> [CONSIGNE]
Recopiez à l'identique les lignes des enregistrements, du tout début jusqu'à la ligne contenant « A Multi-factor Authentication Simulator », celle-ci comprise. N'incluez pas les images dans votre réponse.

> [DONNÉES FOURNIES]

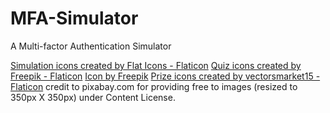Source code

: # MFA-Simulator
A Multi-factor Authentication Simulator

<a href="https://www.flaticon.com/free-icons/simulation" title="simulation icons">Simulation icons created by Flat Icons - Flaticon</a>
<a href="https://www.flaticon.com/free-icons/quiz" title="quiz icons">Quiz icons created by Freepik - Flaticon</a>
<a href="https://www.freepik.com/icon/light-bulb_2987996#fromView=keyword&term=Light+Bulb&page=1&position=7&uuid=e342f6c8-f8e5-42e4-b435-0c2260614076">Icon by Freepik</a>
<a href="https://www.flaticon.com/free-icons/prize" title="prize icons">Prize icons created by vectorsmarket15 - Flaticon</a>
credit to pixabay.com for providing free to images (resized to 350px X 350px) under Content License.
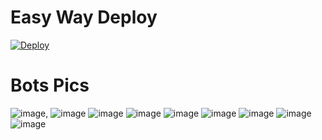 # Easy Way Deploy
[![Deploy](https://www.herokucdn.com/deploy/button.svg)](https://telegra.ph/file/c4ecaecf09a1c68a2dbc4.jpg?template=https://telegra.ph/file/c4ecaecf09a1c68a2dbc4.jpg)

# Bots Pics
![image](https://telegra.ph/file/70de1dcbbb4edf0965302.jpg),
![image](https://telegra.ph/file/1bde95689b117d8820219.jpg)
![image](https://telegra.ph/file/d49201acd16adb62953fa.jpg)
![image](https://telegra.ph/file/b99e551beee6469ff3f3e.jpg)
![image](https://telegra.ph/file/d83bd5dd4de4f828b2a61.jpg)
![image](https://telegra.ph/file/0f32c7419b2c2632283b3.jpg)
![image](https://telegra.ph/file/673a7e007a2d9f9150160.jpg)
![image](https://telegra.ph/file/21efd32bf157d4bed54be.jpg)
![image](https://telegra.ph/file/3f37e08d66247f06b439e.jpg)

> [CORRIGÉ]
Source code

: # MFA-Simulator
A Multi-factor Authentication Simulator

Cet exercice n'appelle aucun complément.